(Materials provided):
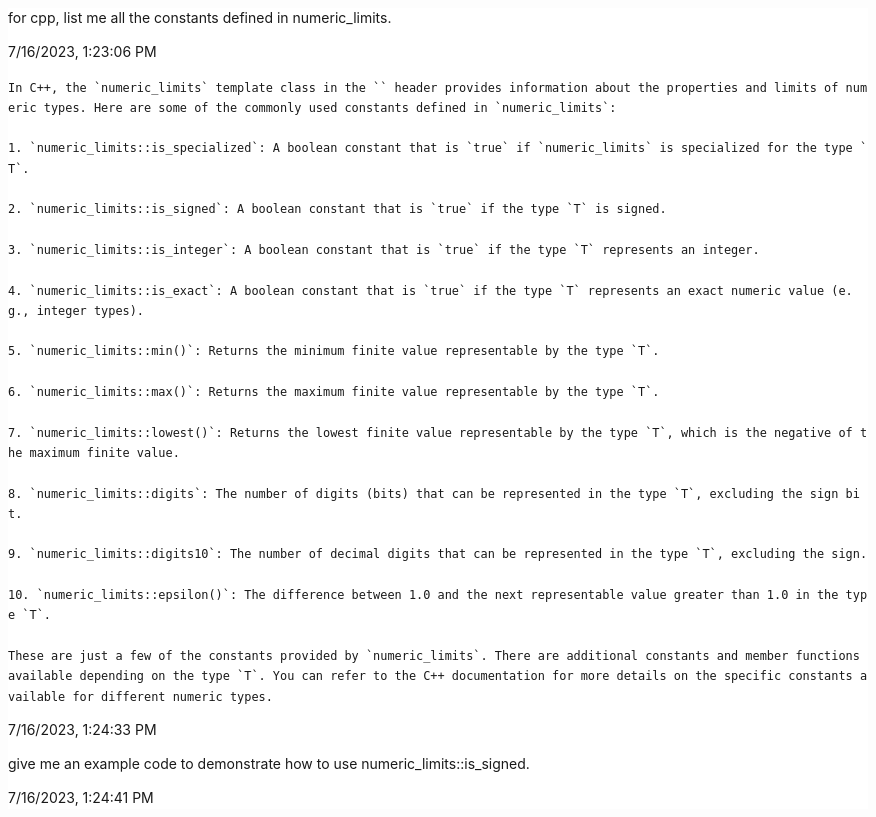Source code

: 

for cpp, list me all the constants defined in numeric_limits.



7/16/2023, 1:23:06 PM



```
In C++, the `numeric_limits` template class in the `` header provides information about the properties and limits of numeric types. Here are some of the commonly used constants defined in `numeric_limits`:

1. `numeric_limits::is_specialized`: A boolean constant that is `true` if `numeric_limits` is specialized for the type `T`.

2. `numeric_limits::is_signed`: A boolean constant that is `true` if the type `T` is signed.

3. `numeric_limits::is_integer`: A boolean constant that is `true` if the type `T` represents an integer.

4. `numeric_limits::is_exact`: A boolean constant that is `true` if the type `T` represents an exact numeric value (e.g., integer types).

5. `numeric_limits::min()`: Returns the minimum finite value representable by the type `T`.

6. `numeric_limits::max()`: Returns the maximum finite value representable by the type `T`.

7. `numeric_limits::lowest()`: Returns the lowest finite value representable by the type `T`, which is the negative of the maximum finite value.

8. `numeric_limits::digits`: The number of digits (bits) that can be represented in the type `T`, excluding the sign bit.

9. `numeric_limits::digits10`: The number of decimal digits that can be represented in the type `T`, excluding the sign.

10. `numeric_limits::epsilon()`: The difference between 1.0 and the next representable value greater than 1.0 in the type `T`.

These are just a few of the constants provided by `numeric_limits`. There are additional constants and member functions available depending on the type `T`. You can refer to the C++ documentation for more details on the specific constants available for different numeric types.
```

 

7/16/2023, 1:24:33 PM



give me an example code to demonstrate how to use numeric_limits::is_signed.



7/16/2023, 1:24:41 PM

--

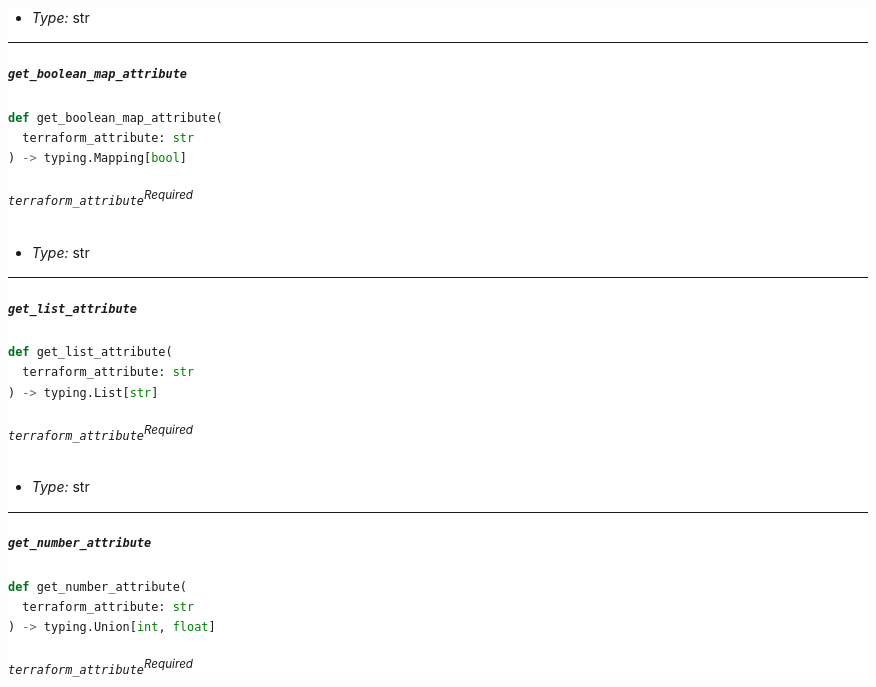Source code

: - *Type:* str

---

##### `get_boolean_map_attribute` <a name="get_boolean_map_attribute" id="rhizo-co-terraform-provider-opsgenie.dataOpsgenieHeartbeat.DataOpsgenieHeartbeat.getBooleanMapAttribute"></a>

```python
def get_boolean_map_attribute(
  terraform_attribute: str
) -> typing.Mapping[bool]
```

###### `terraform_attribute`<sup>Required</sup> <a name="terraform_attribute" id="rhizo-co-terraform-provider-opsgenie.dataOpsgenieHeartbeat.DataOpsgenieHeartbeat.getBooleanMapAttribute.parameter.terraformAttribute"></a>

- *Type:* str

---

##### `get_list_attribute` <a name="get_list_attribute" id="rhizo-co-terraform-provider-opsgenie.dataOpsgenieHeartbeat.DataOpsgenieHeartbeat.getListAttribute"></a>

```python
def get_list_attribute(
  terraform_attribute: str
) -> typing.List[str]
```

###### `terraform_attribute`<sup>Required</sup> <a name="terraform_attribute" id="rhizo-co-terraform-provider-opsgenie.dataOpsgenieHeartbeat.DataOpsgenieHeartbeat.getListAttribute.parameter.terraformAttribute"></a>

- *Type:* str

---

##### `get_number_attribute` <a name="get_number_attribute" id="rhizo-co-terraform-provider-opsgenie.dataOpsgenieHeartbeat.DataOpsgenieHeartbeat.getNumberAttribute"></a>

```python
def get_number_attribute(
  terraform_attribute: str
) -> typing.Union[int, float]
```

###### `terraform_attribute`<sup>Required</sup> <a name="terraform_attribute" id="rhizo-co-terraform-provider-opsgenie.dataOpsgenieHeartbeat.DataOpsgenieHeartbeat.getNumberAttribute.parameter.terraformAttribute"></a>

(Aim of the exercise): Out of the data above, return each line where the word "finite" can be found.

(Output for this task):
5. `numeric_limits::min()`: Returns the minimum finite value representable by the type `T`.
6. `numeric_limits::max()`: Returns the maximum finite value representable by the type `T`.
7. `numeric_limits::lowest()`: Returns the lowest finite value representable by the type `T`, which is the negative of the maximum finite value.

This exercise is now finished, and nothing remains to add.